Task details
Could you write out the data that follows, exactly and in full?

Collected data
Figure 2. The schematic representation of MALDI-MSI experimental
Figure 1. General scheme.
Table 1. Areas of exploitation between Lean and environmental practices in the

Your solution
Figure 2. The schematic representation of MALDI-MSI experimental
Figure 1. General scheme.
Table 1. Areas of exploitation between Lean and environmental practices in the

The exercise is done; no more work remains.